*Problem set:*
**a.** According to the article on shift work and circadian rhythms, what grant did Tanzeem Choudhury and colleagues receive?
**b.** Continue the article on shift work and circadian rhythms from its last sentence.

Work schedules that disrupt our natural circadian rhythms come with consequences.
Around 20 percent of employees perform shift work – rotating or nontraditional work hours – and these schedules have been linked to health problems including heart disease, diabetes and depression. Tired workers are more likely to be distracted, inefficient and prone to error. For workers such as medical clinicians or truck drivers, minor mistakes can be deadly.
Tanzeem Choudhury, associate professor of information science, and colleagues at Rice University and the University of Massachusetts, Amherst, were recently awarded a four-year, $2 million National Science Foundation grant to explore how measuring people’s biological clocks can help improve their performance or lower their stress.
“We want to look at how we can augment and enhance people’s alertness and ability to perform tasks,” Choudhury said. “Are there peak periods when they can focus on things that are more cognitively demanding than others, and can we align people’s task performance with their biological rhythm?”
Choudhury and her team are developing tools that can monitor biological clocks unobtrusively, through devices such as smartphones and smartwatches. That information could be put to use to make people healthier, less anxious and more productive.
The project builds on previous work in Choudhury’s People-Aware Computing Lab, including smartphone based tools that calculate alertness by photographing the size of your pupils, or measure your sleep and behavior to determine whether your sleep aligns with your biological clock.

*Entries provided:*
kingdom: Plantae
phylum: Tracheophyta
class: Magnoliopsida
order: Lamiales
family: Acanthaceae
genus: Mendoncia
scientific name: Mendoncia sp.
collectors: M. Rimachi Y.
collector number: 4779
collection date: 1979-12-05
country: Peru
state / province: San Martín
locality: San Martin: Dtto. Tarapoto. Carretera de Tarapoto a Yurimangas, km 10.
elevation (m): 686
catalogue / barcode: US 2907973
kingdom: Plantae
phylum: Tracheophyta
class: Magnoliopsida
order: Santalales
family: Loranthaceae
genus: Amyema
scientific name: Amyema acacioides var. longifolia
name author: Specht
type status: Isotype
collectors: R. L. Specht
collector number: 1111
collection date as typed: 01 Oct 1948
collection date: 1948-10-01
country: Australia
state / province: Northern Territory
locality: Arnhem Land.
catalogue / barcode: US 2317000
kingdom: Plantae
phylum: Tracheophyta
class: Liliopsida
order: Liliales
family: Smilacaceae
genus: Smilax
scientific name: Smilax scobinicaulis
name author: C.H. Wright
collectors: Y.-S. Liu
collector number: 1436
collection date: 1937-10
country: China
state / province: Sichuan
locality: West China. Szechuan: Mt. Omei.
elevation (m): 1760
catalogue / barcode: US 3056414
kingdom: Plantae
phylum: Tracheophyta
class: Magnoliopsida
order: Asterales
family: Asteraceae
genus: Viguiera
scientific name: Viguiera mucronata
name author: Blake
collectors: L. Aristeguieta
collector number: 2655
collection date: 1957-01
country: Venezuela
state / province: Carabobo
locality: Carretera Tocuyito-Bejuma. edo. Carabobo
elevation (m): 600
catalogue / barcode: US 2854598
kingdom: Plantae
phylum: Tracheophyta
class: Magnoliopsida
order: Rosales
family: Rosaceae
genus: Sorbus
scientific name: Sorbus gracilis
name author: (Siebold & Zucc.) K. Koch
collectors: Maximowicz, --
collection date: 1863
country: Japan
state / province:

*Answer set:*
**a.** A four-year, $2 million grant from the National Science Foundation.

**b.**
“There are rhythms during the day, there are ebbs and flows that we are trying to track using these kinds of sensing devices,” she said. “And then once you’re able to understand a person’s rhythm, there are different ways to intervene.”
Possibilities for interventions range widely, depending on the type of work someone is performing. In the trucking industry, scheduling drivers who are naturally morning people to drive early shifts, and those who tend to stay up late to drive at night, could both improve truckers’ health and reduce accidents.
Office workers might take steps to limit distractions during periods of peak alertness, such as reducing email notifications. They could schedule rote tasks requiring less focus during the periods when they’re less cognitively alert.
Members of the team are also exploring ways to offer subtle interventions when people are feeling anxious or distracted. Exposing them to light when they are less alert, for instance, or using a smartwatch to deliver relaxing vibrations when it senses stress, could potentially help people feel or perform better, Choudhury said.
“If people have a lot of tasks they need to complete and they’re not really aligned with their rhythms, they’re not functioning at their optimal level,” she said.
The NSF awarded a total of $25 million for 26 projects as part of its Future of Work – Human Technology Frontier initiative, which aims to respond to the challenges and opportunities of a changing workforce. Choudhury will receive $590,000 for her portion of the project.
Choudhury said that to address privacy issues, all the tools she and her students are developing have been made available only to individuals through their own devices. More widespread use would need to be implemented thoughtfully and carefully to protect an employee’s privacy and autonomy.
“It would have to be used in specific contexts that are beneficial both to employer and employee,” she said. Biological rhythm “disruptions are causing problems at an individual and societal level, and interventions can be structured in a way that is beneficial to everyone.”